O globo, n. 31356, 13/06/2019. País, p. 5

 

Após vazamento, alto escalão do governo adota telefones da Abin

Jussara Soares

Gustavo Maia

Bruno Góes

Natália Portinari

Henrique Gomes Batista

13/06/2019

 

 

Moro vai falar na Câmara no dia 26; Porta-voz cita ‘ambiente de sã camaradagem’ entre Bolsonaro e o ministro da Justiça

O vazamento de diálogos entre o ministro da Justiça, Sergio Moro, e o procurador Deltan Dallagnol está provocando uma mudança de hábito no alto escalão do governo do presidente Jair Bolsonaro. O próprio presidente e outros integrantes do Executivo sempre preferiram aplicativos de mensagens, como WhatsApp e o Telegram, para se comunicar e tratar, inclusive, de temas considerados confidenciais, mas devem agora migrar as conversas para telefones criptografados fornecidos pela Agência Brasileira de Inteligência (Abin).

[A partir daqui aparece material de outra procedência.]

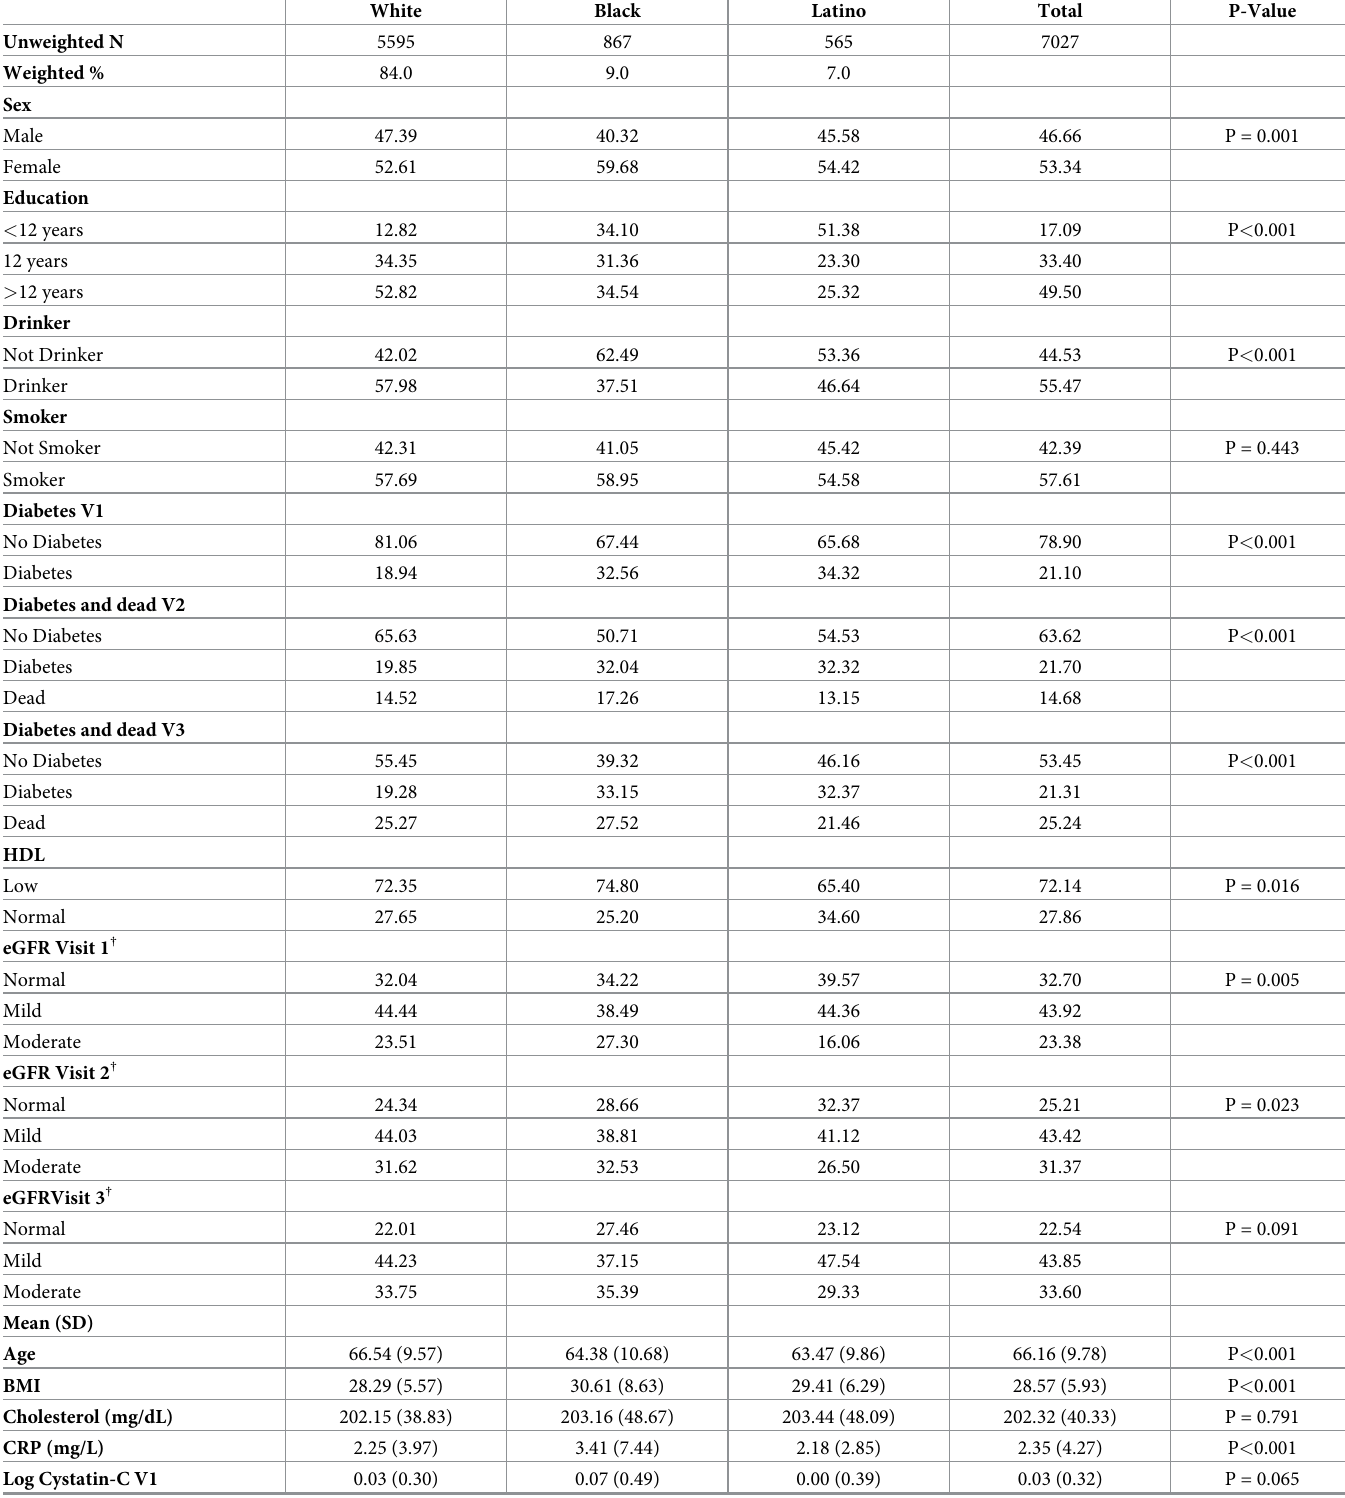
Table 1. Descriptive characteristics by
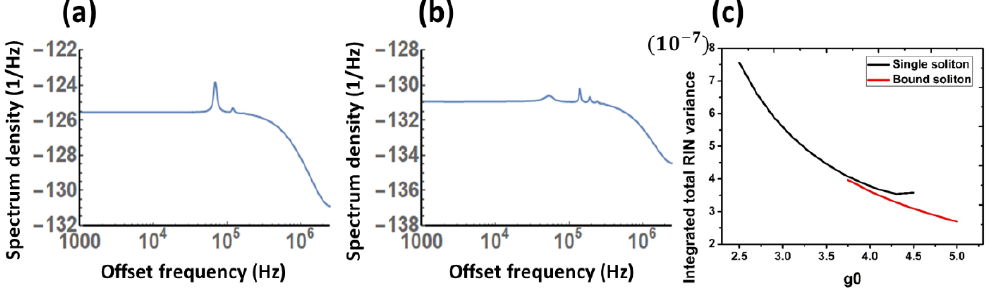
Figure 6. The calculated RIN spectra for ( a ) single-soliton state at g 0 = 2.5 and ( b ) bound-soliton state at g 0 = 5 within the span from 1 kHz to 2.5 MHz. ( c ) The integrated intensity noise variance versus g 0 within the same span.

Segundo um auxiliar do Planalto, o caso envolvendo o ministro Moro acendeu um alerta de como o governo e seus integrantes estão expostos e a orientação, agora, é redobrar as medidas de segurança. Segundo o auxiliar, a tendência é que, finalmente, assuntos sigilosos sejam tratados apenas por telefones criptografados, ou seja com tecnologia que protege os dados dos aparelhos.

Esses dispositivos fornecidos pela Abin não permitem a instalação de WhatsApp, Telegram e de redes sociais. Até então, como o presidente e ministros utilizavam os aplicativos para manter conversas, usavam seus telefones pessoais, com segurança mais frágil. A preocupação do Planalto, neste momento, é se os ataques de hackers colocam em risco até mesmo os dispositivos criptografados e bancos de dados do governo. A avaliação é de que está em curso uma “guerra”.

O porta-voz da Presidência, Otávio do Rêgo Barros, afirmou ontem que o Gabinete de Segurança Institucional (GSI) vem alertando o presidente, ministros, secretários e servidores do alto escalão nos cuidados sobre o risco na comunicação.

— O presidente é orientado pelos seus agentes de segurança nas área física e cibernética em como se comportar. É em cima dessas orientações que ele vem tomando as precauções que são necessárias —disse o porta-voz.

Jogo do flamengo

O presidente da Comissão de Constituição e Justiça da Câmara (CCJ) da Câmara, Felipe Francischini (PSLPR), disse ontem que Moro também falará ao colegiado em audiência marcada para o próximo dia 26 sobre os diálogos vazados. O ministro já havia se antecipado ao marcar audiência para falar na CCJ do Senado, no dia 19.

Num sinal de apoio a Moro, Bolsonaro levou ontem seu ministro da Justiça ao jogo entre Flamengo e CSA no estádio Mané Garrincha em Brasília. Os dois, que foram aplaudidos por parte da torcida, ganharam camisas do Flamengo e as vestiram. O ministro da Justiça é torcedor do Athlético-PR e Bolsonaro é palmeirense. O ministro da Economia, Paulo Guedes, e o vice-presidente Antonio Hamilton Mourão acompanharam a partida.

Um torcedor que estava na arquibancada logo abaixo do presidente tirou a camisa do Flamengo que usava e a jogou para cima. Bolsonaro a pegou e a vestiu. Depois, o próprio presidente pediu que outro torcedor também jogasse sua camisa. Ele fez isso e Moro, num sorriso tímido, aceitou e a vestiu.

Ontem também, o ministro da Justiça recebeu parlamentares evangélicos em seu gabinete, em Brasília. Diante deles, negou que tenha combinado atuações com a Lava-Jato.

—Moro disse que está tranquilo, que quem não deve não teme e que não houve conluio algum —disse o pastor e deputado Marco Feliciano (Podemos-SP).

Mais cedo, Moro esteve no Palácio do Planalto junto com o diretor da Polícia Federal, Maurício Valeixo, para uma reunião com o presidente. A audiência não constava nas agendas oficiais e a pauta debatida não foi divulgada.

O porta-voz da Presidência afirmou que Bolsonaro acompanha com “serenidade” as demandas que afetam Moro, pessoal e institucionalmente, e acrescentou que o presidente tem se relacionado com Moro “num ambiente de sã camaradagem e confiança”.

— É nesse sentido que o presidente vem relacionando-se com o ministro Sergio Moro, e não apenas com ele, relacionando-se com todos os ministros do governo, num ambiente de sã camaradagem e de confiança.